ふじた・あきなり 69年東京都生まれ。ヘアメイクアーティストから転身、皮革卸のクリエイティブディレクターとして活躍。18年9月から丸喜の取締役社長、21年度中に代表取締役へ就任予定。現職で日本流行色協会アドバイザリーボード、レザーソムリエ資格の講師、文化服装学院特任講師を担い、小売企業や大学等で皮革の正しい知識の普及に取り組む。

■丸喜

 71年創業、現会長の北沢保氏が義兄と丸喜商店を立ち上げ、婦人靴メーカーやデザイナーに向けて皮革の卸事業を展開。欧州製を中心とした、先見性の高い皮革の仕入れを強みとして事業を拡大、88年に株式会社化して丸喜を設立した。18年には皮革の業界ではまれな事業承継で次世代の経営者にバトンタッチし、早くから持続可能性を見据えた経営に取り組んでいる。日本の皮革産業で認知が進まなかった、国際環境基準LWG認証の皮革を率先して扱い、国内外のLWG認証タンナーとともに啓蒙(けいもう)・普及に努めている。今年8月に創業50周年を迎える。

《記者メモ》

 社長に就任したとき、丸喜の地方での知名度のなさを自覚して、これまでの人脈を生かして大阪や神戸のメーカーに声を掛けたという。結果、昨年は新規で20社ほどの取引が始まった。「この人と仕事をしてみたい」と思わせる藤田さんの魅力は、多様性を尊重し、個人や一企業がどういった可能性を持っているかを判断して商売をオーガナイズできることだ。保守的な考え方の強い皮革業界に身を置いても、「クリエイティブな仕事をしていきたい」姿勢を貫いたことが今につながっている。

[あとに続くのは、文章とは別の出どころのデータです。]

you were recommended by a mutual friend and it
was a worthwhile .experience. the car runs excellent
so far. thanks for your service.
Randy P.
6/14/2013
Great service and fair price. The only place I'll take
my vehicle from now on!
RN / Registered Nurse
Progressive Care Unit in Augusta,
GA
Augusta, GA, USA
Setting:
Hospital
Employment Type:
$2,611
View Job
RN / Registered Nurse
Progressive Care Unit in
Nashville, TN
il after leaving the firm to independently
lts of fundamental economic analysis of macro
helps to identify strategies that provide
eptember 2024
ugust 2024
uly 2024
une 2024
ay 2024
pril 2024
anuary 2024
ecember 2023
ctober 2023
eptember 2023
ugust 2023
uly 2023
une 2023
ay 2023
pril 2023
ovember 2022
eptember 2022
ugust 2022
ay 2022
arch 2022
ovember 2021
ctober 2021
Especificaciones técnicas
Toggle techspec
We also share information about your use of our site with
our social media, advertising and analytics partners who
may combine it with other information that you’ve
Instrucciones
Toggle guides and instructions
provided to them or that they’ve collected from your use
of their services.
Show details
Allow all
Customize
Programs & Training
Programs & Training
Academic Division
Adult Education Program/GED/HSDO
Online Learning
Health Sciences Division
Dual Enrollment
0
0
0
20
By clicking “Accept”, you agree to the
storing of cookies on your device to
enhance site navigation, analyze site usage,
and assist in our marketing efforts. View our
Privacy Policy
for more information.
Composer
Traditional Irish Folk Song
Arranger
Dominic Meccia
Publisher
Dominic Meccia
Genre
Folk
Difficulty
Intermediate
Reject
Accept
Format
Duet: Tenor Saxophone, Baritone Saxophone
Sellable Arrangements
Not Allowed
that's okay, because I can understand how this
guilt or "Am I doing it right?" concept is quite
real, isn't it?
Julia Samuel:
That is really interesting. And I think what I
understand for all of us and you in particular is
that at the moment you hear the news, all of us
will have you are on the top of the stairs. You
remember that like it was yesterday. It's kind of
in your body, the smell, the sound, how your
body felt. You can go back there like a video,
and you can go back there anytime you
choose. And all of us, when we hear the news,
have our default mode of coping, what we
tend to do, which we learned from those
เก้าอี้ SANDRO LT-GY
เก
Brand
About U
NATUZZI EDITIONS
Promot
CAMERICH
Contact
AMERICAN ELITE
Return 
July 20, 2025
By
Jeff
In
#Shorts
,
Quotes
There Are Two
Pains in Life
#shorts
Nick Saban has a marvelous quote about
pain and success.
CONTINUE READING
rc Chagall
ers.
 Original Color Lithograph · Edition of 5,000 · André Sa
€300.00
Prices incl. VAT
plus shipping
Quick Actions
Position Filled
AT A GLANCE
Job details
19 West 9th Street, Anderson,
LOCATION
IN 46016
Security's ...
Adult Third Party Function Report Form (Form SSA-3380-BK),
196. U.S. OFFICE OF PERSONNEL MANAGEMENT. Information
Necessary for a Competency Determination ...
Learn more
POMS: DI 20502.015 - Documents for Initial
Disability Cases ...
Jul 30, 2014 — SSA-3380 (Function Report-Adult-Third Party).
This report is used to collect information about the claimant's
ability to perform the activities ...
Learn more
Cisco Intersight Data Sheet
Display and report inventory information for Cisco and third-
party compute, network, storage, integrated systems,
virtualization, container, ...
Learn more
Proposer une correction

 現状の靴の国内消費で、革製と合成皮革製を合わせた国産の比率は1%もない。それを少しでも上げていきたいとの思いがある。前年と同じことをやっていては、縮小する一方。しかし、過去の成功を一度捨てて、発想を転換すれば、新しいものを生み出せるチャンスは広がる。その勇気を持つ意識を自分自身も心掛けたい。